With the peninsula seeing above average temperatures in the past two summers and a population of mature spruce on the north peninsula — which was less impacted by the 1990s outbreak than the south peninsula — the conditions are once again favoring the beetles, which bore through spruce bark to eat and lay eggs in the tree’s circulatory tissue, or phloem.

When beetle populations rise, they can do so rapidly. On the Kenai Peninsula, aerial surveys saw 7,000 acres of damage in 2015 and 16,000 damaged acres in 2016. 2017’s survey found 55,000 acres of damage, “primarily in the northwestern portion of the peninsula west of the Kenai Mountains and north of the Kenai River,” Moan wrote.

The Kenai National Wildlife Refuge’s response to the natural event is “mostly hands-off,” Bowser said, aside from cutting down beetle-killed trees near roads and campgrounds. Some private property-owners who stand to lose favorite trees are less sanguine about the cycles of the beetle population. At a Nov.7 workshop for property owners put on by the Alaska Division of Forestry and the University of Alaska Fairbank’s Cooperative Extension service, Soldotna attorney Joe Kashi was among the attendees seeking information on how to fight the beetle.

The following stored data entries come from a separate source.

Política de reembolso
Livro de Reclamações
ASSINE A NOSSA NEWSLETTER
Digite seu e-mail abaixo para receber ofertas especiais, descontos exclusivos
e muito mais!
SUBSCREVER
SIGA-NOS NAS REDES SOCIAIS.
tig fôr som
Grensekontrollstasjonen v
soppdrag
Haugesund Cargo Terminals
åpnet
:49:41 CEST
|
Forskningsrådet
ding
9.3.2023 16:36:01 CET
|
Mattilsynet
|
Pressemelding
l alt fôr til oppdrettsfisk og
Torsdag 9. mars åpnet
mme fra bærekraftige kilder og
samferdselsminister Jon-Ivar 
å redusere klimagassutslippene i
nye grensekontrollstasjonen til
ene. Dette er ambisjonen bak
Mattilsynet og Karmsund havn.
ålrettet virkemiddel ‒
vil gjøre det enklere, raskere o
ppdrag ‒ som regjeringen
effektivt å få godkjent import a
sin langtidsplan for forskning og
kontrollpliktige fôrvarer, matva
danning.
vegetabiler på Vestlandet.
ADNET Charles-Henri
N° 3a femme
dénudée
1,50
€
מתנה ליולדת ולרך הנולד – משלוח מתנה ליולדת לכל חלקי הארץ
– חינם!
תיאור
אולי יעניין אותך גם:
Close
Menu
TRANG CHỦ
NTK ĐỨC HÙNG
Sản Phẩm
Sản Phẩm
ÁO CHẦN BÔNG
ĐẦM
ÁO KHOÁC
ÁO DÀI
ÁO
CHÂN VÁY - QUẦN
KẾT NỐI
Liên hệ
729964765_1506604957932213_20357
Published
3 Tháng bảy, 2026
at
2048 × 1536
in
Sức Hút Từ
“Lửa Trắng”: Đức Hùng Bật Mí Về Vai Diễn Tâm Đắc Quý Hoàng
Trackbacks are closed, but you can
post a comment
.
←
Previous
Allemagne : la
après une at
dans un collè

Kashi said that after seeing some of the north peninsula beetle kill on a casual flight over the area, he became concerned about his property north of Sterling, which he said has some big, old trees, including a “a 65 feet high, 19 inch diameter, full-to-the bottom spruce” that he described as a prized tree.

Sure enough, he found that several of his trees had bark coming off, a result of being attacked by woodpeckers seeking the beetles inside.

Kashi said that in spring, when the beetles emerge from the bark and begin to fly around in search of new food, he plans to use injected insecticides in surrounding trees and fertilize them to strengthen their resistance against infestation. Though insecticides are an ineffective way to kill beetles after they’ve infested a tree, they can be used preventatively on trees that haven’t yet been infected.

“I’m going to try to hit it multiple ways,” Kashi said. “…I’ll do what I can, and if I can’t save it, I’ll feel bad but I won’t feel that I screwed up.”